Boehner’s pathetic statement about Obama’s action in Libya

BLS writes:

You’ve wondered what if anything the Republican leadership has had to say about Obama’s military action in Libya. Speaker Boehner has released this statement on the conflict:

The United States has a moral obligation to stand with those who seek freedom from oppression and self-government for their people. It’s unacceptable and outrageous for Qadhafi to attack his own people, and the violence must stop.

When exactly did we decide that we have to provide military support against every oppression in the world?

Boehner goes on to complain that Obama did not seek any approval or advice from Congress:

The President is the commander-in-chief, but the Administration has a responsibility to define for the American people, the Congress, and our troops what the mission in Libya is, better explain what America’s role is in achieving that mission, and make clear how it will be accomplished. Before any further military commitments are made, the Administration must do a better job of communicating to the American people and to Congress about our mission in Libya and how it will be achieved.

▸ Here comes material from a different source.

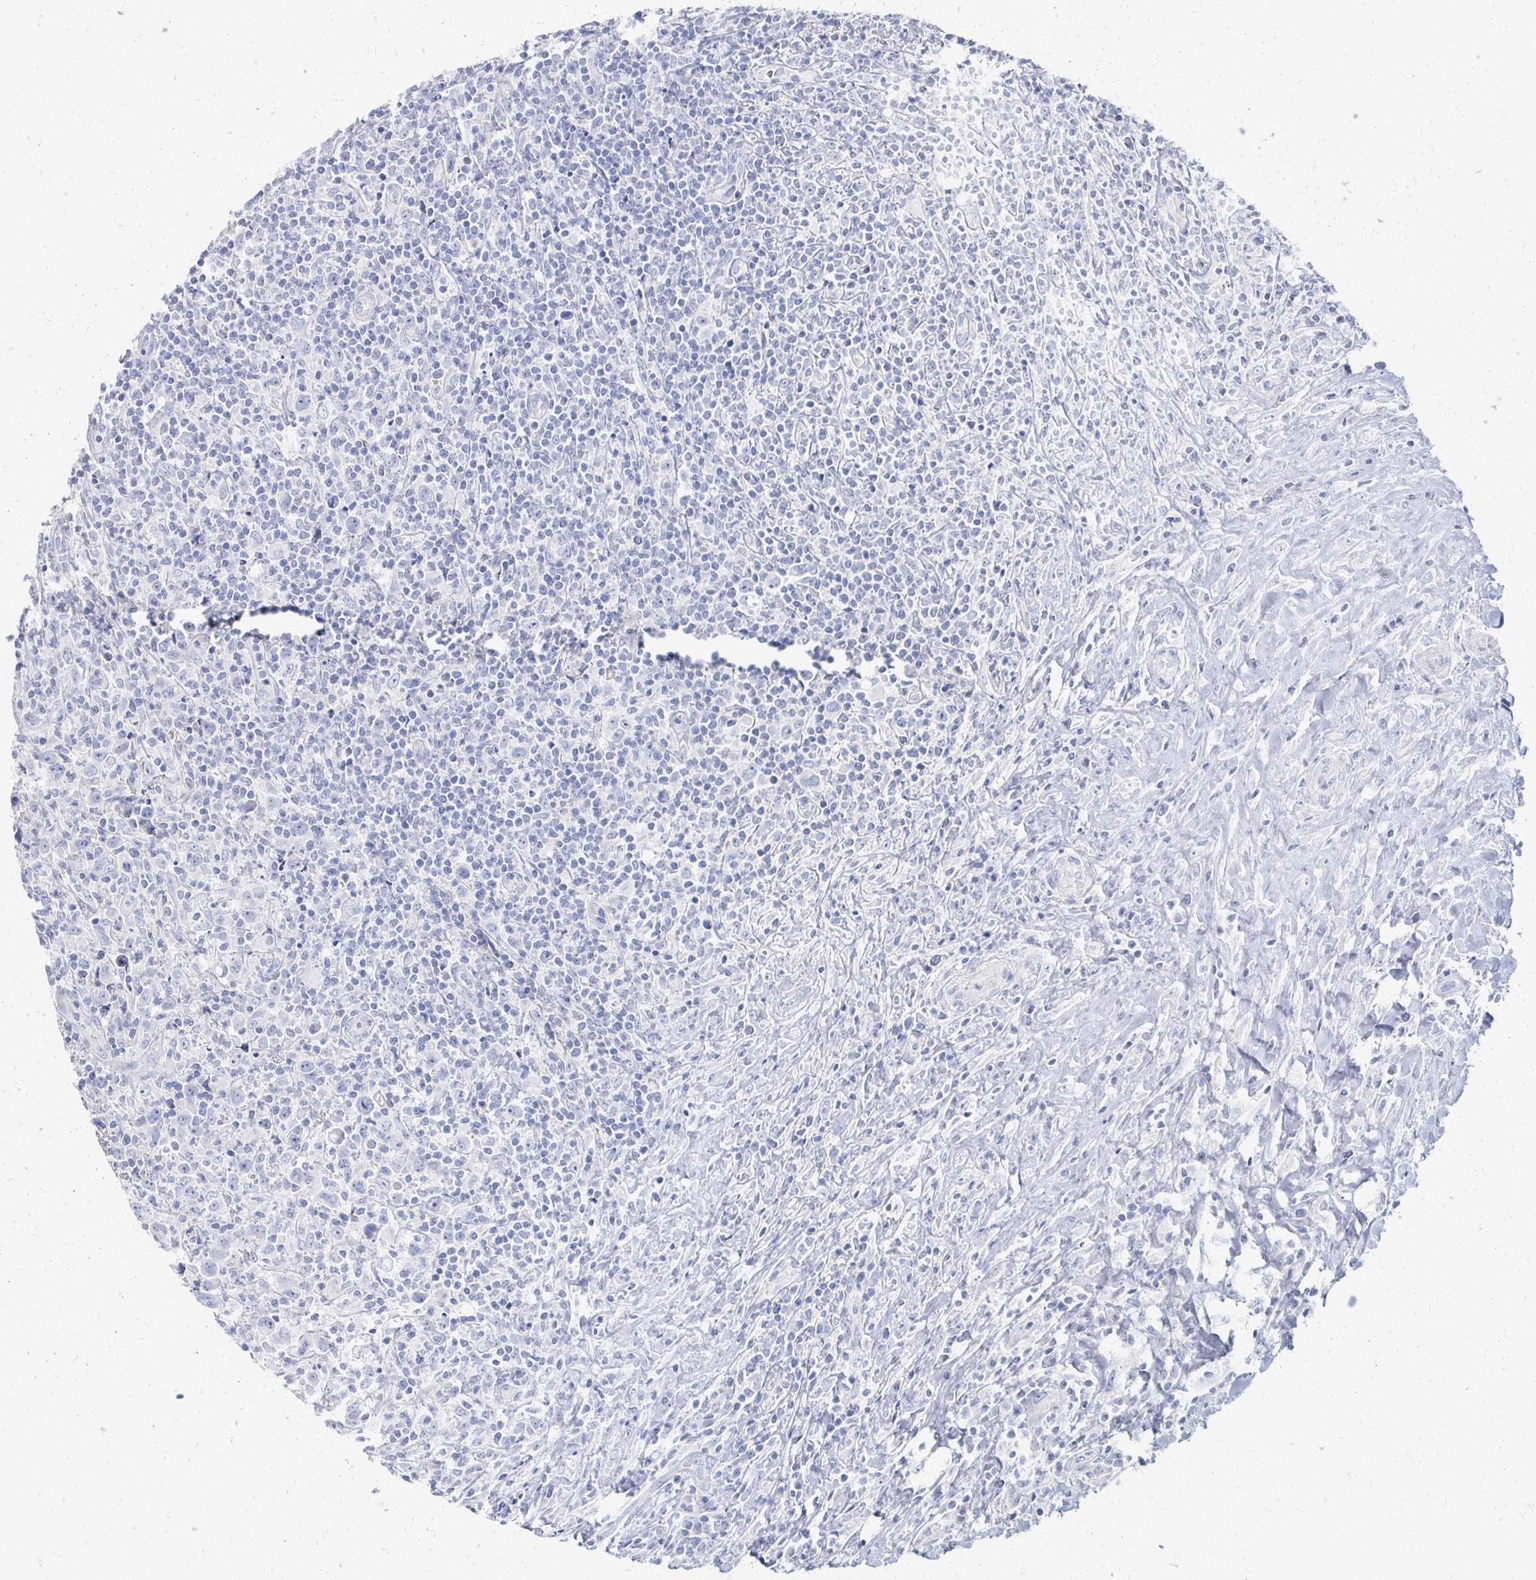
{"staining": {"intensity": "negative", "quantity": "none", "location": "none"}, "tissue": "lymphoma", "cell_type": "Tumor cells", "image_type": "cancer", "snomed": [{"axis": "morphology", "description": "Hodgkin's disease, NOS"}, {"axis": "topography", "description": "Lymph node"}], "caption": "Photomicrograph shows no significant protein positivity in tumor cells of lymphoma. (DAB IHC, high magnification).", "gene": "PRR20A", "patient": {"sex": "female", "age": 18}}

I agree with this sentiment. Yet Boehner has not considered that no military action is even acceptable. The Republicans are upset about the president’s failure to consult them, not with the military actions the president approved.

Boehner’s position thus falls in line with the Roger Simon article you posted. America has to do good. No rational analysis is necessary. If enough people think something is good, well then, by all means we have to do it.

I did not realize I could lose more faith in the Republican Party. There is no national interest here. There is no reason to be involved. And the Republicans don’t even insist on congressional authorization. Thankfully some Democrats and Republicans are complaining, but it will not be enough to stop this ridiculous foreign policy.

LA replies:

Boehner’s complaint about the president’s taking military action on his own motion without the authorization of Congress is pathetically weak. There are no teeth in it at all. This is tantamount to a total surrender of war-making power to the president.

As for the substantive reasons for the intervention, Boehner’s statement, “The United States has a moral obligation to stand with those who seek freedom from oppression and self-government for their people,” is as off-the-wall as anything ever uttered by William Kristol or Charles Krauthammer. It means that wherever in the world any group is arguably oppressed, the U.S. must send military forces to help that group. Then why don’t we send our forces to help scores of oppressed groups around the world right now? So Boehner’s statement is empty and thoughtless. He’s uttering a universal-sounding principal to justify this particular action, while not thinking about the actual meaning of that principle, which in reality he would never try to put into effect, because the principle, when its meaning is spelled out explicitly as I have done here, is mad. Neither Boehner nor any sane person would endorse it. Which means that Boehner was unable to find a valid reason to support this particular action. He could only support it on the basis of universalistic hogwash which he doesn’t really mean.

Why can’t we have leaders with brains and a grasp of reality? Why is it virtually a law of nature that Republican politicians (I leave aside the Democrats because they are a criminal party) are always so intellectually inadequate?

Speaking of laws of nature, maybe it’s time to revise the Declaration of Independence:

We hold these truths to be self-evident, that all Americans are created equal, endowed by their creator with an inherent inability to reason between the universal and the particular; and that Americans will therefore always express themselves in terms of universalist abstractions which they don’t actually mean and would never seek to put consistently into effect, thus making themselves look like fools and hypocrites, even as, based on the universalist abstractions which they whimsically apply to some particulars but not to others, they keep blundering into situations where they have no business being.